• **DOCUMENT PASSAGE**:
* * * * *
That wasn’t the first time McGrady had made such a play and it wouldn’t be the last. McGrady’s ability to bring contest style dunks to actual competition stands as a lasting testament to his immense talent. The difficulty of throwing a self-alley-oop in a game can’t be overstated, yet McGrady, with his slightly lackadaisical on-court demeanor and almost languid motions, made it look easy. He packed the silky smooth handles and sweet jump-shot of a guard into a 6’8″ frame. His combination of size, athletic ability, basketball savvy and skills made him one of the most prolific one-on-one players of all-time. He prefigured the current era of basketball, which is dominated by big men who play like guards.
McGrady’s career begs a lot of ‘what ifs?’ What if he had stayed in Toronto and played with his ultra-talented distant cousin? What if he’s had better teammates in Orlando and Houston? What if injuries hadn’t brought his prime to a premature end? And since McGrady announced his retirement last week, sports columnists have addressed these questions.
For my part, I find such discussions a bit depressing and somewhat unnecessary. Under different circumstances McGrady may have won multiple MVP awards and hoisted several Larry O’Brien trophies. Success in team sports depends as much on good fortune as it does individual talent and hard work, and such fortune eluded McGrady for 16 seasons—there’s a cruel irony in the fact that Tim Duncan’s Spurs only loss in the NBA Finals occurred after McGrady joined the team as a benchwarmer. But speculating as to why McGrady could never lead the Orlando Magic or Houston Rockets out of the first-round of the playoffs obscures the more important conversation: In his prime, McGrady was one of the most exciting basketball players of all-time. He was a joy to watch and did things on the court that even talented successors like LeBron James and Kevin Durant have yet to master.
Professional basketball needs its superstars to find new and creative ways to put a round ball through a metal hoop. The repetition that is inherent to an 82 game NBA season will always make some games a little boring. Players like McGrady, who use their natural abilities to do things on a basketball court no one has ever seen before, keep the games compelling and help the sport evolve. McGrady was a singular talent, the likes of whom we may not see again for quite some time. And though he may not own any championship hardware, his legacy is secure among basketball zealots who were privileged to watch him play.
* * * * *
• **RECORD EXTRACTS**:
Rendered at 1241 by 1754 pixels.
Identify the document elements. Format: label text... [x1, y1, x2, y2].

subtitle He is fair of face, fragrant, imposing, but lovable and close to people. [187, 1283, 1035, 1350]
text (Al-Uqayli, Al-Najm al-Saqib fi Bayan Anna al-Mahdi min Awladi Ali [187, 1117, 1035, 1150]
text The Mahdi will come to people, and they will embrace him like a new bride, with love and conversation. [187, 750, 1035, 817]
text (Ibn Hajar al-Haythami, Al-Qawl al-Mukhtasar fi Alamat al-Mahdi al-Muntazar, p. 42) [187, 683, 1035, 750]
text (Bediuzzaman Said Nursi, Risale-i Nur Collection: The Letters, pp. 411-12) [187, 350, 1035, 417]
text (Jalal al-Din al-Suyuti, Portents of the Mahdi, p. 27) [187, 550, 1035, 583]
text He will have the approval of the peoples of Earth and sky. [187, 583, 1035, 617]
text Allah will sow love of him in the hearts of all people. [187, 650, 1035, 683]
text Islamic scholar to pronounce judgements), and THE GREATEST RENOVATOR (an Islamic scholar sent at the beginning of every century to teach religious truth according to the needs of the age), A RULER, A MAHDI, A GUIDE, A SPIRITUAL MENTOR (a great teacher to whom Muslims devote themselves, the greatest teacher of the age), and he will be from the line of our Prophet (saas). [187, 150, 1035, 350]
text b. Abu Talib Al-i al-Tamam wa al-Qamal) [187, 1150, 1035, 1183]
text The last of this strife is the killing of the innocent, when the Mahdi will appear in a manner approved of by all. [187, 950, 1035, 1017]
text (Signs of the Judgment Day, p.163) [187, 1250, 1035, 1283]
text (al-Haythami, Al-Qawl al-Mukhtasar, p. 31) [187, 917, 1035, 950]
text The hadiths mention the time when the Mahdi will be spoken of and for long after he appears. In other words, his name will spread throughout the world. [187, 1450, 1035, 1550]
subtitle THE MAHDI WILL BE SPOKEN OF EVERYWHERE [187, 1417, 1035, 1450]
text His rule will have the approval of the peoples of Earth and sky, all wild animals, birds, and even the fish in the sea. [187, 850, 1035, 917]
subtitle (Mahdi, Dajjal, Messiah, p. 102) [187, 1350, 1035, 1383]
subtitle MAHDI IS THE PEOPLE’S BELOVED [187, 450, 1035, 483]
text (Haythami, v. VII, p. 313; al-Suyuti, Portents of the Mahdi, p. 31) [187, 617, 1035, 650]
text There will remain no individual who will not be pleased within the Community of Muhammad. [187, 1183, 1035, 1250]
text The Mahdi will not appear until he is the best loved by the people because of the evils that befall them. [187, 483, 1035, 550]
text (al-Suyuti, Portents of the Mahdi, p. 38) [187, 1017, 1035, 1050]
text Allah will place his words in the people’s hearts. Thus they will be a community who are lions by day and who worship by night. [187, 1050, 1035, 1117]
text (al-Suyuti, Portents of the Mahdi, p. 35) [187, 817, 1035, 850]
* * * * *
• **WRITTEN TASKS**:
1. From the piece on McGrady:
(a) How tall was he?
(b) For how many seasons did good fortune elude him?
(c) How many games make up an NBA season?
2. In the rows, take the lines from the first one through the line with "Identify the document", both ends included. Put "page elements" in place of "document elements" and write those lines out again with nothing else changed.

• **WORKED ANSWERS**:
1.
(a) 6’8″
(b) 16
(c) 82

2.
Rendered at 1241 by 1754 pixels.
Identify the page elements. Format: label text... [x1, y1, x2, y2].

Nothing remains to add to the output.